Desigualdades raciais e de gênero
Quando observamos a distribuição de gênero dos 3 jornais, identificamos um perfil semelhante, no qual as mulheres representam cerca de um terço da amostra. Vale ressaltar que, entre as quase 1.200 pessoas analisadas, apenas 1 mulher trans foi identificada, sendo que se tratava de uma convidada pontual.
A desigualdade racial é a mais profunda. A distribuição racial dos colaboradores dos 3 jornais analisados é similar: em todos, os brancos são maioria entre os produtores de conteúdo, representando, na média, 84% do total. Se compararmos essas grandezas às proporções desses grupos raciais na população brasileira, concluímos que a representação dos brancos é mais de duas vezes a sua proporção populacional, enquanto a dos pretos é de 0,65 e dos pardos de 0,13, o que é aproximadamente um oitavo de sua participação na população brasileira.
Cobertura temática
Quando a frequência de colaboração é dividida em faixas, para avaliarmos a incidência de fatores raciais e de gênero na periodicidade da autoria, notamos que as mulheres brancas preponderam entre os colaboradores mais frequentes (acima de 16, de 11 a 15 e de 6 a 10 textos ao longo dos 180 dias estudados), enquanto pessoas pretas, sejam homens ou mulheres, encontram-se exclusivamente na faixa de mais baixa frequência (de 1 a 5 textos no período). Mais uma dimensão da desigualdade racial nessa atividade. Ou seja, autores(as) pretos(as) não fazem parte da elite de jornalistas que aparecem com frequência nas páginas dos jornais. Esses vieses apontam para a necessidade de medidas que promovam a inclusão e diversidade nos jornais e na mídia em geral, para garantir uma representatividade mais equilibrada e justa de todas as vozes e perspectivas na sociedade brasileira.
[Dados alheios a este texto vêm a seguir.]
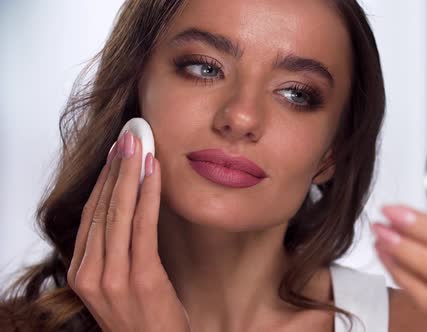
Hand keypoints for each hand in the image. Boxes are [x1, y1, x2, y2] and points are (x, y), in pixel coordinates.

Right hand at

Olhando para a distribuição entre os diferentes temas e assuntos cobertos nos jornais, vemos que a maioria dos autores que escrevem sobre política são homens, sendo que os homens assinaram 63% das publicações, enquanto as mulheres só são responsáveis por 37% das autorias no assunto. Também há uma grande disparidade de gênero nas autorias de esportes, com apenas 17% de autorias femininas. As mulheres negras são as que menos assinam reportagens e notícias sobre o tema, com apenas 3% das matérias. Em contrapartida, a maior proporção de autorias de mulheres pretas e pardas é apontada em assuntos relacionados a causas/movimentos sociais, indicando que esse é o maior espaço de interlocução que o grupo ocupa nos jornais brasileiros.
Na autoria dos textos de opinião, os homens brancos ampliam sua vantagem em relação às mulheres brancas para 2,2:1. Já as mulheres brancas registram uma frequência de publicações desses textos em torno de 10 vezes mais alta que as frequências dos grupos não brancos, a despeito de seu gênero. Nossa pesquisa não conseguiu identificar uma só pessoa transgênero na autoria de textos de opinião na amostra.
Este estudo, que já se tornou periódico na agenda do Gemaa, sinaliza primeiramente um problema de justiça, que é: a falta de oportunidades profissionais para jornalistas negras e negros, como sinalizado pela Rede de Jornalistas Pretos. Mas há também um problema que afeta profundamente a democracia brasileira, naquilo que é o cerne de seu funcionamento: o processo de formação da opinião pública. A aguda subrepresentação de autores negros e negras produz o silenciamento do grupo majoritário da nossa população, roubando esse processo de formação de opinião de perspectivas fundamentais para a constituição de uma esfera pública aberta, plural e vibrante, e contribuindo para a continuação da exclusão social e política que tem sido a marca histórica de nossa sociedade.